[[ Provided material, beginning ]]

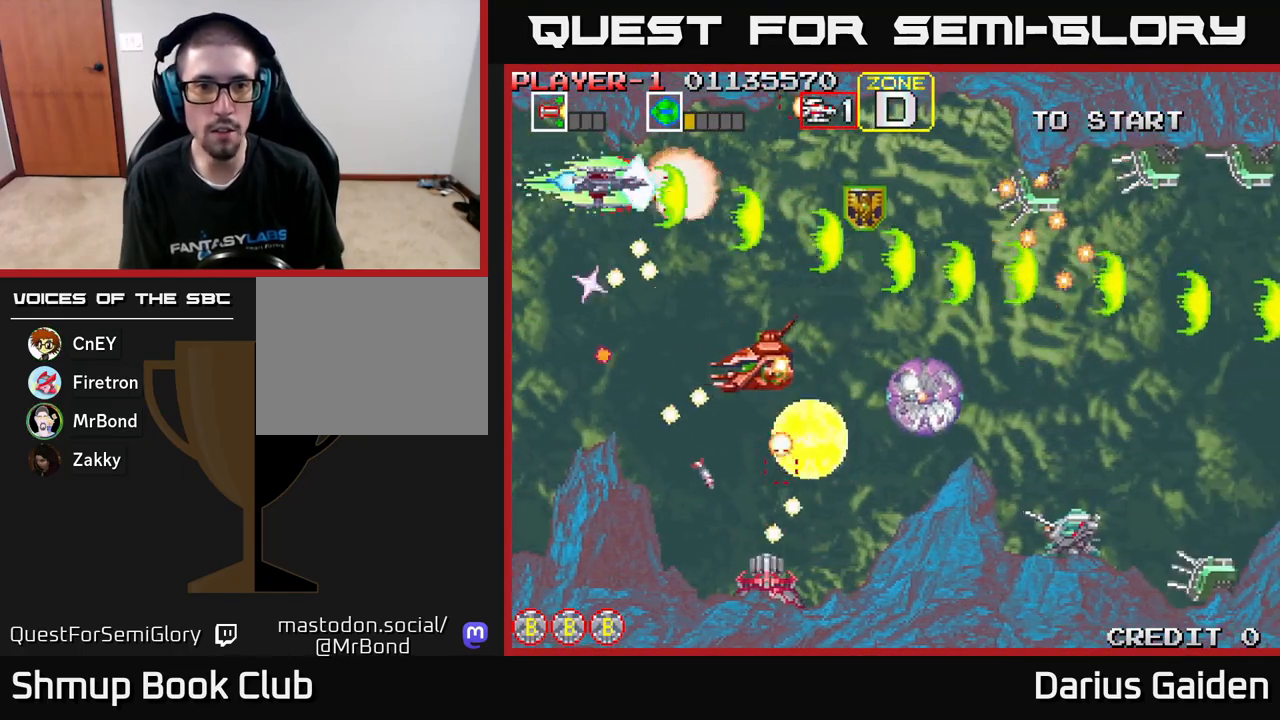
{"buttons": ["R2", "DPAD_UP", "DPAD_RIGHT"], "left_stick": "center", "events": [[17, "DPAD_UP", "up"], [50, "DPAD_DOWN", "down"], [50, "DPAD_RIGHT", "down"], [367, "DPAD_DOWN", "up"], [433, "DPAD_UP", "down"]]}
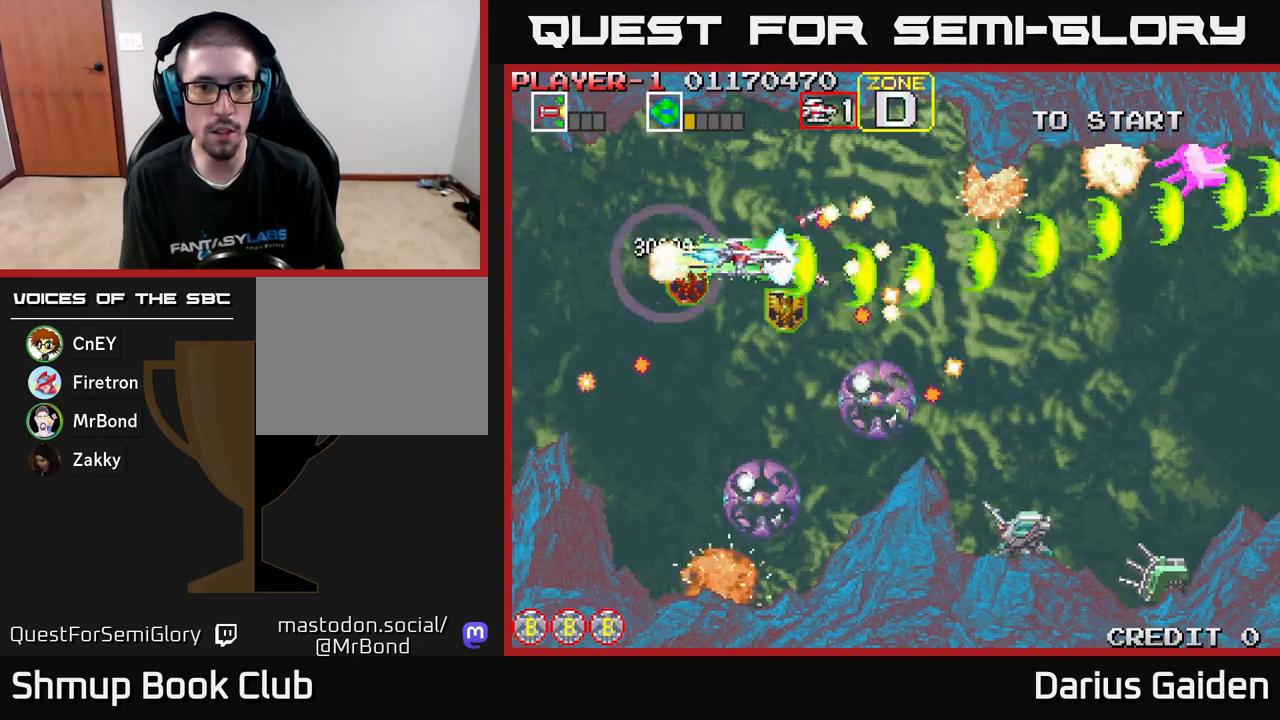
{"buttons": ["R2", "DPAD_LEFT"], "left_stick": "center", "events": [[33, "DPAD_UP", "up"], [83, "DPAD_DOWN", "down"], [100, "DPAD_RIGHT", "up"], [200, "DPAD_LEFT", "down"], [300, "DPAD_DOWN", "up"]]}
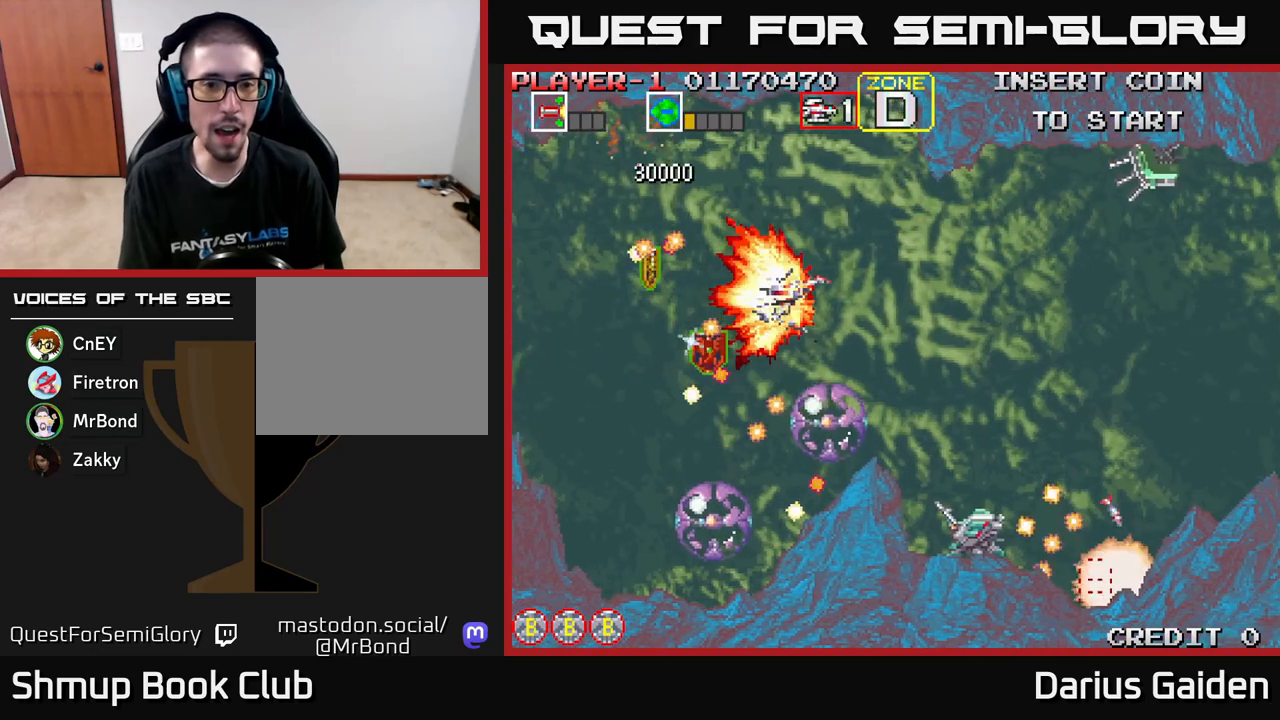
{"buttons": ["R2", "DPAD_RIGHT"], "left_stick": "center", "events": [[167, "DPAD_LEFT", "up"], [450, "DPAD_RIGHT", "down"]]}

[[ Provided material, end ]]

Required work: Repeat the data above word for word, without pictures.

The answer:
{"buttons": ["R2", "DPAD_UP", "DPAD_RIGHT"], "left_stick": "center", "events": [[17, "DPAD_UP", "up"], [50, "DPAD_DOWN", "down"], [50, "DPAD_RIGHT", "down"], [367, "DPAD_DOWN", "up"], [433, "DPAD_UP", "down"]]}
{"buttons": ["R2", "DPAD_LEFT"], "left_stick": "center", "events": [[33, "DPAD_UP", "up"], [83, "DPAD_DOWN", "down"], [100, "DPAD_RIGHT", "up"], [200, "DPAD_LEFT", "down"], [300, "DPAD_DOWN", "up"]]}
{"buttons": ["R2", "DPAD_RIGHT"], "left_stick": "center", "events": [[167, "DPAD_LEFT", "up"], [450, "DPAD_RIGHT", "down"]]}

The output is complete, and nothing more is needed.